§ **Passage to read**:

Git worked for me long before I truly understood it.
So I built a tiny Git clone called lit - not to recreate Git feature-by-feature, but to understand why it behaves the way it does.
This post walks through how lit works internally and the mental models I built along the way.
Code: https://github.com/abel123code/lit.git
## What `lit` supports
✅ `lit init`
✅ `lit hash-object -w <file>`
✅ `lit cat-file -p <hash>`
✅ `lit add <file | .>`
✅ `lit write-tree` (writes tree snapshot from the staging index)
✅ `lit commit-tree <treeHash> -m "message"`
✅ `lit log`
✅ `lit checkout <commitHash>` (restores working directory to that commit)
Phase 1 - Repository initialization
lit init
Running lit init creates a .lit/ directory, which is Git’s internal workspace.
.lit/
├── objects/ # all stored content (blobs, trees, commits)
├── refs/
│ └── heads/
│ └── main # branch pointer (stores latest commit hash)
├── index # staging area (path → blob hash)
└── HEAD # tells us which ref we are following
Key idea
.lit/HEADdoes not store a commit hash directly- It stores a pointer to a branch, e.g. ref: refs/heads/main
- The branch file (
refs/heads/main) then stores the actual commit hash.
Mental model:
HEAD ──► refs/heads/main ──► stores latest/current <commit-hash>
Phase 2 - Blobs (content-addressed storage)
Git stores file contents, not filenames.
These are called blobs.
Commands implemented
lit hash-object -w <file>: Allows you to take a file’s content and store itlit cat-file -p <hash>: Given a hash, it will show you the text content
What happens internally
- Read file bytes e.g 'hello'
- Add header: e.g blob <size>\0<content> → blob 5\0hello
- Compute SHA-1 hash of the raw bytes. This hash will become the address of where the blob will be stored e.g a 40 character hash is formed b6fc4c620b67d95f953a5c1c1230aaab5db5a1b0
- Compress with
zlib(think of this as compressing the content (blob5\0hello) so that it doesnt take up much storage - Store at:
.lit/objects/<first-2-chars>/<remaining-38-chars>
.lit/objects/b6/fc4c620b67d95f953a5c1c1230aaab5db5a1b0
Mind-blowing realization
The hash is not just a label - it’s a fingerprint.
- Same content → same hash → same blob
- Git detects changes by comparing hashes, not files
- This naturally deduplicates content
Why Git uses 2 characters for folders
Lets assume that we wish to store 100,000 objects
Context: SHA-1 hashes are hexadecimal → 16 possible values per character.

§ **Entries drawn from a collection**:

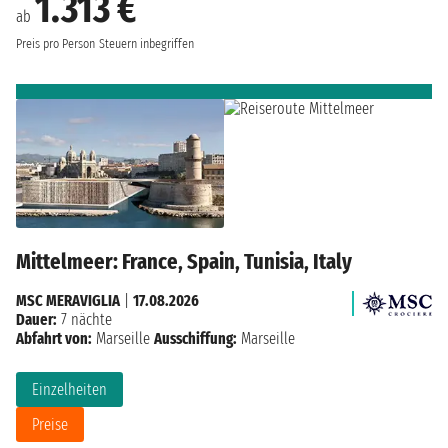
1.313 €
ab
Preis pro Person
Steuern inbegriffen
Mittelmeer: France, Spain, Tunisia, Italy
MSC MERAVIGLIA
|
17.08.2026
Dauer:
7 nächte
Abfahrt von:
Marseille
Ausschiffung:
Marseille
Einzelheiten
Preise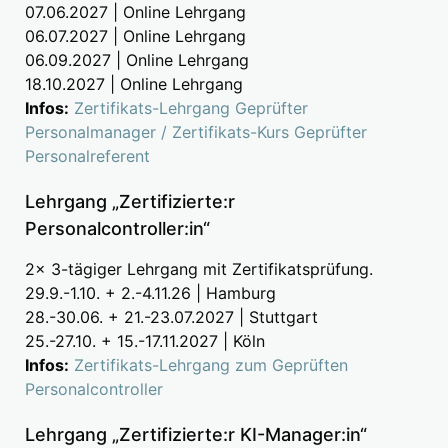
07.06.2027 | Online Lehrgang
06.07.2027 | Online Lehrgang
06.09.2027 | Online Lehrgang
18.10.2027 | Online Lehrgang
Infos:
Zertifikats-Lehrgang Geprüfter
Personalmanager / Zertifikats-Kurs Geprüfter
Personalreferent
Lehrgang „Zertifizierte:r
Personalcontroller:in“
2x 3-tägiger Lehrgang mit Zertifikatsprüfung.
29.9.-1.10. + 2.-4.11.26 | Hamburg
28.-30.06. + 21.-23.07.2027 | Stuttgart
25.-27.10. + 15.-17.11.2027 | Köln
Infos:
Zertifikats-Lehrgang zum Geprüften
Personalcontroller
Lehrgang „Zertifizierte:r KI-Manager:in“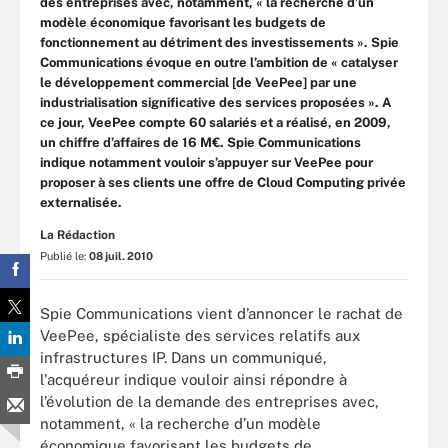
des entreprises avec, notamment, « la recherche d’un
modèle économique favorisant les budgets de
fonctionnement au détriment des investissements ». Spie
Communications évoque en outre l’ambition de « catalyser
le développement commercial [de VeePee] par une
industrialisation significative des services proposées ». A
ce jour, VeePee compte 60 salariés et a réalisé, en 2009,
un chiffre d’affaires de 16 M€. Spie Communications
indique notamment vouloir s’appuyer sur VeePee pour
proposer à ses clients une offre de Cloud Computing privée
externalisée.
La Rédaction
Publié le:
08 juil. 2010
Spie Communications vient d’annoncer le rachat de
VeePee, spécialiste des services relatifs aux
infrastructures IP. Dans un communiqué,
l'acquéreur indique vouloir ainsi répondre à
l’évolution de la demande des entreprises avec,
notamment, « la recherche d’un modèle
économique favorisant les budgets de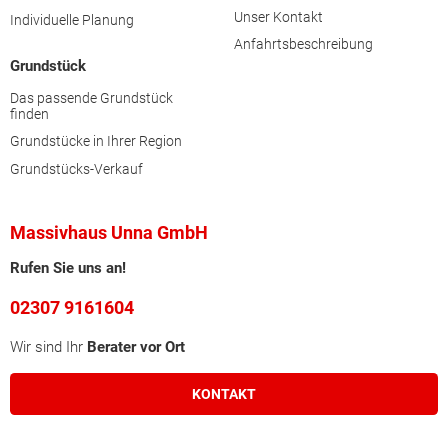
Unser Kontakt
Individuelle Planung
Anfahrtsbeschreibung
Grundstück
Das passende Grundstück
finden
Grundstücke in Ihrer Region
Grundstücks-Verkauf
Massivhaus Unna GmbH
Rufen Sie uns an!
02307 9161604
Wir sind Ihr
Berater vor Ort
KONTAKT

* * *

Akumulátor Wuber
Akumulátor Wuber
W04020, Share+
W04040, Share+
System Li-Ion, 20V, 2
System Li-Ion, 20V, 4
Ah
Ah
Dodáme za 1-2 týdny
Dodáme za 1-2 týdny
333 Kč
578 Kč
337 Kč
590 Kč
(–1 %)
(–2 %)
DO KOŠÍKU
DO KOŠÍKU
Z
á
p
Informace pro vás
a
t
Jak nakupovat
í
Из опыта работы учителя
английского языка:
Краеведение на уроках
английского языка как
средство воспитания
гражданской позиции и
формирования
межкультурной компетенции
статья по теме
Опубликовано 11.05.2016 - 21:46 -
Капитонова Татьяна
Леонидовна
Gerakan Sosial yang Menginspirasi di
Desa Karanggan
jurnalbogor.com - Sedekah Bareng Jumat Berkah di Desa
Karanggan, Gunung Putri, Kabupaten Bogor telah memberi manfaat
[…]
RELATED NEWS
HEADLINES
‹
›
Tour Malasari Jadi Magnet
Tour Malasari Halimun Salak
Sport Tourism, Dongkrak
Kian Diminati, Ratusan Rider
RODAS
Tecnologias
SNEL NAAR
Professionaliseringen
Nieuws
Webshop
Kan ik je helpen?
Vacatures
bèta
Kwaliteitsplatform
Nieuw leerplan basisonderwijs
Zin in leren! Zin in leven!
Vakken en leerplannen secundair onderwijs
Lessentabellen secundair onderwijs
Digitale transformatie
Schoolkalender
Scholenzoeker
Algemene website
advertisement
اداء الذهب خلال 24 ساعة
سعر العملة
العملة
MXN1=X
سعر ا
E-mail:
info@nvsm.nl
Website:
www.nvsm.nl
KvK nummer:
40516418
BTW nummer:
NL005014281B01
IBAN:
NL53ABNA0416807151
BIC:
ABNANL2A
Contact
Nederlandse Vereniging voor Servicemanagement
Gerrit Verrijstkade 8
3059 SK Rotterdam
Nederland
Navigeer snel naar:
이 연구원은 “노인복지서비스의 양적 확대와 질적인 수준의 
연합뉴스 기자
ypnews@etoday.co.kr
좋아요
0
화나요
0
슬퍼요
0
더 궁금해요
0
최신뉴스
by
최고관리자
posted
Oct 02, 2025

---

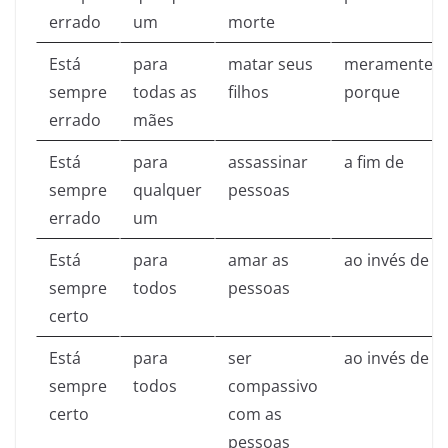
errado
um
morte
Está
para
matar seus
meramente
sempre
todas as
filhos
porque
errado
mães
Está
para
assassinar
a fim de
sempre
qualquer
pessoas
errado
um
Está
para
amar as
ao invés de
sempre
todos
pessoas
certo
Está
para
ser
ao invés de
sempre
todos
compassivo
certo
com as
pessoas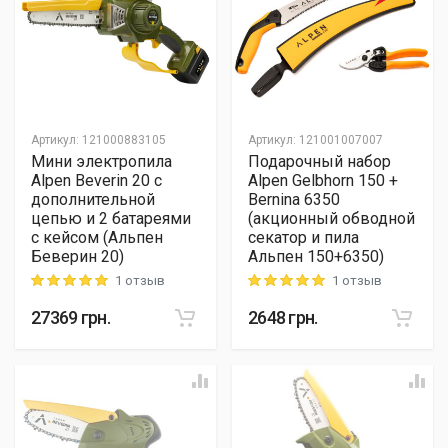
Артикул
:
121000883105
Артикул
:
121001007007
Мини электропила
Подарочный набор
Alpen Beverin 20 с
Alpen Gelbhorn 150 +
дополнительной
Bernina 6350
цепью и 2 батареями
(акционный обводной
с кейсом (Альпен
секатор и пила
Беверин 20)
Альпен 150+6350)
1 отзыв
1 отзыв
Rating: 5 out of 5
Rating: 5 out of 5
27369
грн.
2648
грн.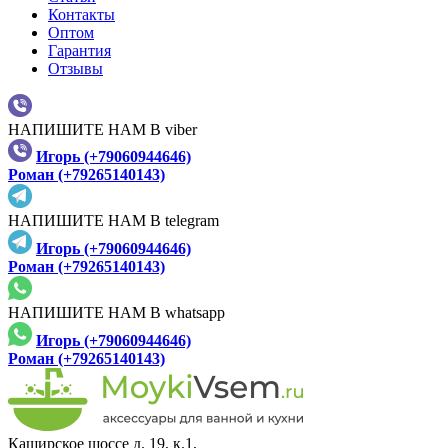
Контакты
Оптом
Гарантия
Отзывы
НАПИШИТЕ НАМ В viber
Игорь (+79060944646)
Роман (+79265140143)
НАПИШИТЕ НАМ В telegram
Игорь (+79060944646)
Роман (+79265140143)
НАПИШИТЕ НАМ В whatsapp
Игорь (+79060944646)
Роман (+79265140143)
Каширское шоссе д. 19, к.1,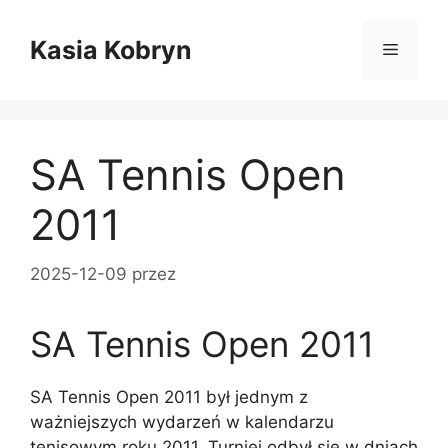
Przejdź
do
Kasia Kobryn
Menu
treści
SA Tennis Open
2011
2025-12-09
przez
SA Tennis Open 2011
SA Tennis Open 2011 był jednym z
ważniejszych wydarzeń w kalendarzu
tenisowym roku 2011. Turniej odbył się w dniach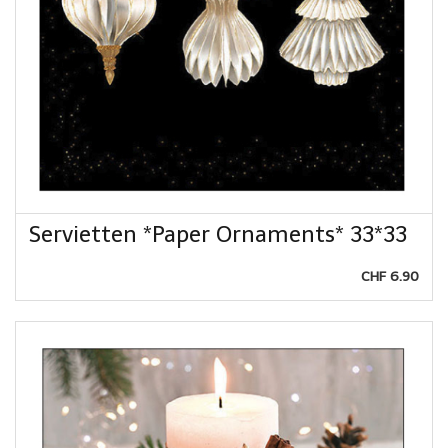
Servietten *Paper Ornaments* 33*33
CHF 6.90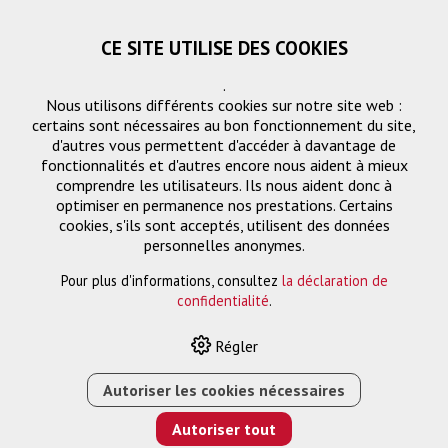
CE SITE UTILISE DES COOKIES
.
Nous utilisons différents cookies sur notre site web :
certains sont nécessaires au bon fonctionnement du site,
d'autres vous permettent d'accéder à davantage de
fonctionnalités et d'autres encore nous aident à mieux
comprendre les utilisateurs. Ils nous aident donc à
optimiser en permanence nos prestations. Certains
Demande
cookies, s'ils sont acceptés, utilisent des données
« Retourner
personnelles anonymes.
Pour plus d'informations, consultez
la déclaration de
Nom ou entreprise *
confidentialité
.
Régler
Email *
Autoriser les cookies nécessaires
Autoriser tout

§ **To do**:
1. List each command given under the heading "What `lit` supports" in the post about the lit Git clone, leaving out the notes in parentheses.
2. Transcribe the part of the post about the lit Git clone starting at "Phase 1 - Repository" and ending at "(path → blob hash)".

§ **Completed exercise**:
1.
- `lit init`
- `lit hash-object -w <file>`
- `lit cat-file -p <hash>`
- `lit add <file | .>`
- `lit write-tree`
- `lit commit-tree <treeHash> -m "message"`
- `lit log`
- `lit checkout <commitHash>`

2.
Phase 1 - Repository initialization
lit init
Running lit init creates a .lit/ directory, which is Git’s internal workspace.
.lit/
├── objects/ # all stored content (blobs, trees, commits)
├── refs/
│ └── heads/
│ └── main # branch pointer (stores latest commit hash)
├── index # staging area (path → blob hash)